Given data:
################

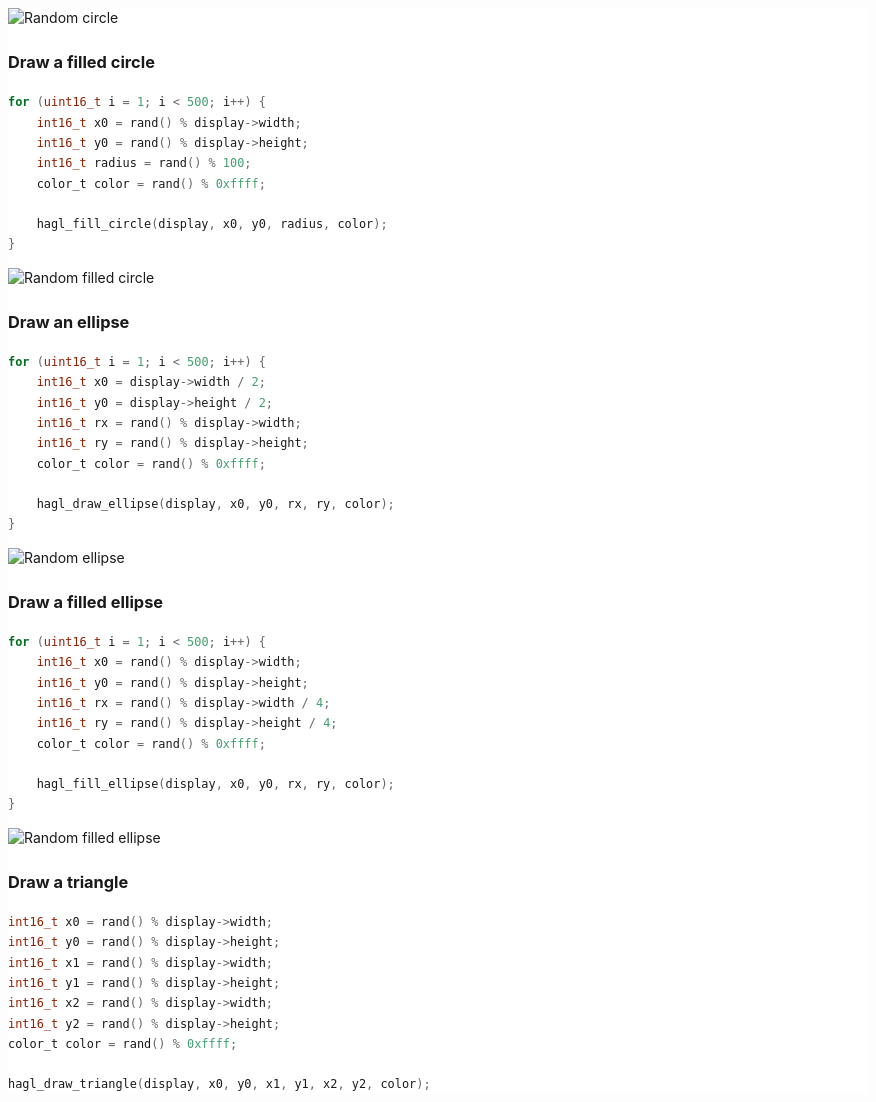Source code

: ![Random circle](https://appelsiini.net/img/2020/pod-draw-circle.png)

### Draw a filled circle

```c
for (uint16_t i = 1; i < 500; i++) {
    int16_t x0 = rand() % display->width;
    int16_t y0 = rand() % display->height;
    int16_t radius = rand() % 100;
    color_t color = rand() % 0xffff;

    hagl_fill_circle(display, x0, y0, radius, color);
}
```

![Random filled circle](https://appelsiini.net/img/2020/pod-fill-circle.png)

### Draw an ellipse

```c
for (uint16_t i = 1; i < 500; i++) {
    int16_t x0 = display->width / 2;
    int16_t y0 = display->height / 2;
    int16_t rx = rand() % display->width;
    int16_t ry = rand() % display->height;
    color_t color = rand() % 0xffff;

    hagl_draw_ellipse(display, x0, y0, rx, ry, color);
}
```

![Random ellipse](https://appelsiini.net/img/2020/hagl-draw-ellipse.png)

### Draw a filled ellipse

```c
for (uint16_t i = 1; i < 500; i++) {
    int16_t x0 = rand() % display->width;
    int16_t y0 = rand() % display->height;
    int16_t rx = rand() % display->width / 4;
    int16_t ry = rand() % display->height / 4;
    color_t color = rand() % 0xffff;

    hagl_fill_ellipse(display, x0, y0, rx, ry, color);
}
```

![Random filled ellipse](https://appelsiini.net/img/2020/hagl-fill-ellipse.png)

### Draw a triangle

```c
int16_t x0 = rand() % display->width;
int16_t y0 = rand() % display->height;
int16_t x1 = rand() % display->width;
int16_t y1 = rand() % display->height;
int16_t x2 = rand() % display->width;
int16_t y2 = rand() % display->height;
color_t color = rand() % 0xffff;

hagl_draw_triangle(display, x0, y0, x1, y1, x2, y2, color);
```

################

Read through the entries and count the lines where "appelsiini" appears; respond with the number only.

4